> **PROBLEM**
Write out every entry exactly as it appears.

= Beginning of Section =

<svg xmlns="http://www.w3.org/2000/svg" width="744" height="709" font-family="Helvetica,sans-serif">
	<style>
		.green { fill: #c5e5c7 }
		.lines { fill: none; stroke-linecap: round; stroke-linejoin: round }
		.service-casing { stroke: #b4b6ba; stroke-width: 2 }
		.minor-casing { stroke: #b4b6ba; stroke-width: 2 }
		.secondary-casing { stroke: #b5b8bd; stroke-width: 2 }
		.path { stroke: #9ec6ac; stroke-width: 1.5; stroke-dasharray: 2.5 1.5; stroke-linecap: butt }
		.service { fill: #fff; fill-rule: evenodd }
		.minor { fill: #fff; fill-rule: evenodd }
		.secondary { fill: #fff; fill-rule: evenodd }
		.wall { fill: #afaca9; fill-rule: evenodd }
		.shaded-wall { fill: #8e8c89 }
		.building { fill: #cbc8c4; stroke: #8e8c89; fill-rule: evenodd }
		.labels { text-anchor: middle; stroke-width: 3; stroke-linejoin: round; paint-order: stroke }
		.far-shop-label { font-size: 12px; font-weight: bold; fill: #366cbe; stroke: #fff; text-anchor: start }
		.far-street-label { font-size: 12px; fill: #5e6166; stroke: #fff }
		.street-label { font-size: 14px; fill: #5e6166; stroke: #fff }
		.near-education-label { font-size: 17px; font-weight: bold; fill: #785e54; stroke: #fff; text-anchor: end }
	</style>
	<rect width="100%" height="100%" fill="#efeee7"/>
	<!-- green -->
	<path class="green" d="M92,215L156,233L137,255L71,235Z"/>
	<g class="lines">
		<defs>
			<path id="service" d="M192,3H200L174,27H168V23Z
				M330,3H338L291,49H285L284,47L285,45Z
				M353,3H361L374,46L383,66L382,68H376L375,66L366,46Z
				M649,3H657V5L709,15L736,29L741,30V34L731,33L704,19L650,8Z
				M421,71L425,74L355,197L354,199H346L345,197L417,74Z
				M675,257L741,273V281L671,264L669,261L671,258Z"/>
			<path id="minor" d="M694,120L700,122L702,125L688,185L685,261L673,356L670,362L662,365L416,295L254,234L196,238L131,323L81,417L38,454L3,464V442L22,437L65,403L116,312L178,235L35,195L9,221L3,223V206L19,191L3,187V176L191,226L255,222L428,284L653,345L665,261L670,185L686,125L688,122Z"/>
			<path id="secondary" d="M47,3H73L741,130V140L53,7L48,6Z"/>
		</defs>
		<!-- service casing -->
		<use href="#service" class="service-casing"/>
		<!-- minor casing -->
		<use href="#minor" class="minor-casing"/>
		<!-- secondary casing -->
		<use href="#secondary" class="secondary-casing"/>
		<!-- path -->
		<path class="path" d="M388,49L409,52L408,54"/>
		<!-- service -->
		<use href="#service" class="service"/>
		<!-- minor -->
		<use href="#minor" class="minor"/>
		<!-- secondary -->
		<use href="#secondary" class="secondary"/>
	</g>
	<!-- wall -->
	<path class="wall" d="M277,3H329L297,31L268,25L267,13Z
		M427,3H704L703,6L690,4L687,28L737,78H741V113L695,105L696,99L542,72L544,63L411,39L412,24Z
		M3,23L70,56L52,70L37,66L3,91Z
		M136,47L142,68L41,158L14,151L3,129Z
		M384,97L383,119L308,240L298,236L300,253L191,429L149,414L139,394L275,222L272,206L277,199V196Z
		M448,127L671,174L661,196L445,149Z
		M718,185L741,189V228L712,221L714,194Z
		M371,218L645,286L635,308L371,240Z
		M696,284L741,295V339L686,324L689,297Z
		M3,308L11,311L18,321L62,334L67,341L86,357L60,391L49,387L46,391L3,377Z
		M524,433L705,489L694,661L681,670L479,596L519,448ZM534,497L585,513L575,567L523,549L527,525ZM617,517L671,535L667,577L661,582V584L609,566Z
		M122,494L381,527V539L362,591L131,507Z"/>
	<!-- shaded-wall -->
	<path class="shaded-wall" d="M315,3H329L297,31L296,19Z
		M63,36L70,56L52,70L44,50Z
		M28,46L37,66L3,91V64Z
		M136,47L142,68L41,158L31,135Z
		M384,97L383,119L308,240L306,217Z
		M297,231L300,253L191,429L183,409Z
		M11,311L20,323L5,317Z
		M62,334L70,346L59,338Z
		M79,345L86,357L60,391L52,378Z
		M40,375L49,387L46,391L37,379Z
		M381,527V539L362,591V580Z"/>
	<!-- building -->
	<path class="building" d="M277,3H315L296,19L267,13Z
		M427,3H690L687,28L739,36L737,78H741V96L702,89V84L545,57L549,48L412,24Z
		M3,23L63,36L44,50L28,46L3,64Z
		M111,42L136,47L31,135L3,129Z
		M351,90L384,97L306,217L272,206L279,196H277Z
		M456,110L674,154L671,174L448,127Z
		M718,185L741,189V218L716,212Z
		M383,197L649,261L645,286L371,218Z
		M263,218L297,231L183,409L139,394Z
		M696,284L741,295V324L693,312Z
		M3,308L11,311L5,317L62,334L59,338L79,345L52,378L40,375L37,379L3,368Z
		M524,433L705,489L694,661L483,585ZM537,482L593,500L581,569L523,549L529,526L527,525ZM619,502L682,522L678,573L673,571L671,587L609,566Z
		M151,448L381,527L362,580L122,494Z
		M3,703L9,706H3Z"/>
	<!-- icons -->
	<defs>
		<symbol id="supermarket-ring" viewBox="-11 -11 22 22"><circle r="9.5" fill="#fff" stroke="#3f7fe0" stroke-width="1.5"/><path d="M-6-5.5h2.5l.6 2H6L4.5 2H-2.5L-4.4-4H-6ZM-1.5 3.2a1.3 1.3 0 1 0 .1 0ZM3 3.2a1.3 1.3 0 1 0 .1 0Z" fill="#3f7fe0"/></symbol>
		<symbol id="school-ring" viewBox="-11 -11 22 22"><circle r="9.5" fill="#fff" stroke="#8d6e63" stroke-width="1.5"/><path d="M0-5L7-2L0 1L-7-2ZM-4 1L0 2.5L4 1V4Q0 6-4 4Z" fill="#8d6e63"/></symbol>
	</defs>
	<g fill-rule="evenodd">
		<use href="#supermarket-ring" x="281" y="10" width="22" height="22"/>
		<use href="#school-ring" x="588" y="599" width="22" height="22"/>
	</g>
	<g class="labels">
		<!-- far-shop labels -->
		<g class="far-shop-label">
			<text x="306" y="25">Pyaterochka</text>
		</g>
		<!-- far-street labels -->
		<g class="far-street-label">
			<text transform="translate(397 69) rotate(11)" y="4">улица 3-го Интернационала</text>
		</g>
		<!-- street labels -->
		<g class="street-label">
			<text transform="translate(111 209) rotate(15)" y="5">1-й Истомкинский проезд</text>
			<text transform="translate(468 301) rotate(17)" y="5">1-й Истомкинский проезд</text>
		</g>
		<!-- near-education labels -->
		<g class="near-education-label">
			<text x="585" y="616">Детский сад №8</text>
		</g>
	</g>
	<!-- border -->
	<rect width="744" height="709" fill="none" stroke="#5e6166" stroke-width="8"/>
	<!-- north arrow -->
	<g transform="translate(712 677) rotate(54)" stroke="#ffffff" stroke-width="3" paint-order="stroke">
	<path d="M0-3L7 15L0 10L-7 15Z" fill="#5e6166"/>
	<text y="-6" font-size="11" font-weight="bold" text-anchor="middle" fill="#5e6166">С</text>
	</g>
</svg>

= End of Section =

> **EXPECTED OUTPUT**
<svg xmlns="http://www.w3.org/2000/svg" width="744" height="709" font-family="Helvetica,sans-serif">
	<style>
		.green { fill: #c5e5c7 }
		.lines { fill: none; stroke-linecap: round; stroke-linejoin: round }
		.service-casing { stroke: #b4b6ba; stroke-width: 2 }
		.minor-casing { stroke: #b4b6ba; stroke-width: 2 }
		.secondary-casing { stroke: #b5b8bd; stroke-width: 2 }
		.path { stroke: #9ec6ac; stroke-width: 1.5; stroke-dasharray: 2.5 1.5; stroke-linecap: butt }
		.service { fill: #fff; fill-rule: evenodd }
		.minor { fill: #fff; fill-rule: evenodd }
		.secondary { fill: #fff; fill-rule: evenodd }
		.wall { fill: #afaca9; fill-rule: evenodd }
		.shaded-wall { fill: #8e8c89 }
		.building { fill: #cbc8c4; stroke: #8e8c89; fill-rule: evenodd }
		.labels { text-anchor: middle; stroke-width: 3; stroke-linejoin: round; paint-order: stroke }
		.far-shop-label { font-size: 12px; font-weight: bold; fill: #366cbe; stroke: #fff; text-anchor: start }
		.far-street-label { font-size: 12px; fill: #5e6166; stroke: #fff }
		.street-label { font-size: 14px; fill: #5e6166; stroke: #fff }
		.near-education-label { font-size: 17px; font-weight: bold; fill: #785e54; stroke: #fff; text-anchor: end }
	</style>
	<rect width="100%" height="100%" fill="#efeee7"/>
	<!-- green -->
	<path class="green" d="M92,215L156,233L137,255L71,235Z"/>
	<g class="lines">
		<defs>
			<path id="service" d="M192,3H200L174,27H168V23Z
				M330,3H338L291,49H285L284,47L285,45Z
				M353,3H361L374,46L383,66L382,68H376L375,66L366,46Z
				M649,3H657V5L709,15L736,29L741,30V34L731,33L704,19L650,8Z
				M421,71L425,74L355,197L354,199H346L345,197L417,74Z
				M675,257L741,273V281L671,264L669,261L671,258Z"/>
			<path id="minor" d="M694,120L700,122L702,125L688,185L685,261L673,356L670,362L662,365L416,295L254,234L196,238L131,323L81,417L38,454L3,464V442L22,437L65,403L116,312L178,235L35,195L9,221L3,223V206L19,191L3,187V176L191,226L255,222L428,284L653,345L665,261L670,185L686,125L688,122Z"/>
			<path id="secondary" d="M47,3H73L741,130V140L53,7L48,6Z"/>
		</defs>
		<!-- service casing -->
		<use href="#service" class="service-casing"/>
		<!-- minor casing -->
		<use href="#minor" class="minor-casing"/>
		<!-- secondary casing -->
		<use href="#secondary" class="secondary-casing"/>
		<!-- path -->
		<path class="path" d="M388,49L409,52L408,54"/>
		<!-- service -->
		<use href="#service" class="service"/>
		<!-- minor -->
		<use href="#minor" class="minor"/>
		<!-- secondary -->
		<use href="#secondary" class="secondary"/>
	</g>
	<!-- wall -->
	<path class="wall" d="M277,3H329L297,31L268,25L267,13Z
		M427,3H704L703,6L690,4L687,28L737,78H741V113L695,105L696,99L542,72L544,63L411,39L412,24Z
		M3,23L70,56L52,70L37,66L3,91Z
		M136,47L142,68L41,158L14,151L3,129Z
		M384,97L383,119L308,240L298,236L300,253L191,429L149,414L139,394L275,222L272,206L277,199V196Z
		M448,127L671,174L661,196L445,149Z
		M718,185L741,189V228L712,221L714,194Z
		M371,218L645,286L635,308L371,240Z
		M696,284L741,295V339L686,324L689,297Z
		M3,308L11,311L18,321L62,334L67,341L86,357L60,391L49,387L46,391L3,377Z
		M524,433L705,489L694,661L681,670L479,596L519,448ZM534,497L585,513L575,567L523,549L527,525ZM617,517L671,535L667,577L661,582V584L609,566Z
		M122,494L381,527V539L362,591L131,507Z"/>
	<!-- shaded-wall -->
	<path class="shaded-wall" d="M315,3H329L297,31L296,19Z
		M63,36L70,56L52,70L44,50Z
		M28,46L37,66L3,91V64Z
		M136,47L142,68L41,158L31,135Z
		M384,97L383,119L308,240L306,217Z
		M297,231L300,253L191,429L183,409Z
		M11,311L20,323L5,317Z
		M62,334L70,346L59,338Z
		M79,345L86,357L60,391L52,378Z
		M40,375L49,387L46,391L37,379Z
		M381,527V539L362,591V580Z"/>
	<!-- building -->
	<path class="building" d="M277,3H315L296,19L267,13Z
		M427,3H690L687,28L739,36L737,78H741V96L702,89V84L545,57L549,48L412,24Z
		M3,23L63,36L44,50L28,46L3,64Z
		M111,42L136,47L31,135L3,129Z
		M351,90L384,97L306,217L272,206L279,196H277Z
		M456,110L674,154L671,174L448,127Z
		M718,185L741,189V218L716,212Z
		M383,197L649,261L645,286L371,218Z
		M263,218L297,231L183,409L139,394Z
		M696,284L741,295V324L693,312Z
		M3,308L11,311L5,317L62,334L59,338L79,345L52,378L40,375L37,379L3,368Z
		M524,433L705,489L694,661L483,585ZM537,482L593,500L581,569L523,549L529,526L527,525ZM619,502L682,522L678,573L673,571L671,587L609,566Z
		M151,448L381,527L362,580L122,494Z
		M3,703L9,706H3Z"/>
	<!-- icons -->
	<defs>
		<symbol id="supermarket-ring" viewBox="-11 -11 22 22"><circle r="9.5" fill="#fff" stroke="#3f7fe0" stroke-width="1.5"/><path d="M-6-5.5h2.5l.6 2H6L4.5 2H-2.5L-4.4-4H-6ZM-1.5 3.2a1.3 1.3 0 1 0 .1 0ZM3 3.2a1.3 1.3 0 1 0 .1 0Z" fill="#3f7fe0"/></symbol>
		<symbol id="school-ring" viewBox="-11 -11 22 22"><circle r="9.5" fill="#fff" stroke="#8d6e63" stroke-width="1.5"/><path d="M0-5L7-2L0 1L-7-2ZM-4 1L0 2.5L4 1V4Q0 6-4 4Z" fill="#8d6e63"/></symbol>
	</defs>
	<g fill-rule="evenodd">
		<use href="#supermarket-ring" x="281" y="10" width="22" height="22"/>
		<use href="#school-ring" x="588" y="599" width="22" height="22"/>
	</g>
	<g class="labels">
		<!-- far-shop labels -->
		<g class="far-shop-label">
			<text x="306" y="25">Pyaterochka</text>
		</g>
		<!-- far-street labels -->
		<g class="far-street-label">
			<text transform="translate(397 69) rotate(11)" y="4">улица 3-го Интернационала</text>
		</g>
		<!-- street labels -->
		<g class="street-label">
			<text transform="translate(111 209) rotate(15)" y="5">1-й Истомкинский проезд</text>
			<text transform="translate(468 301) rotate(17)" y="5">1-й Истомкинский проезд</text>
		</g>
		<!-- near-education labels -->
		<g class="near-education-label">
			<text x="585" y="616">Детский сад №8</text>
		</g>
	</g>
	<!-- border -->
	<rect width="744" height="709" fill="none" stroke="#5e6166" stroke-width="8"/>
	<!-- north arrow -->
	<g transform="translate(712 677) rotate(54)" stroke="#ffffff" stroke-width="3" paint-order="stroke">
	<path d="M0-3L7 15L0 10L-7 15Z" fill="#5e6166"/>
	<text y="-6" font-size="11" font-weight="bold" text-anchor="middle" fill="#5e6166">С</text>
	</g>
</svg>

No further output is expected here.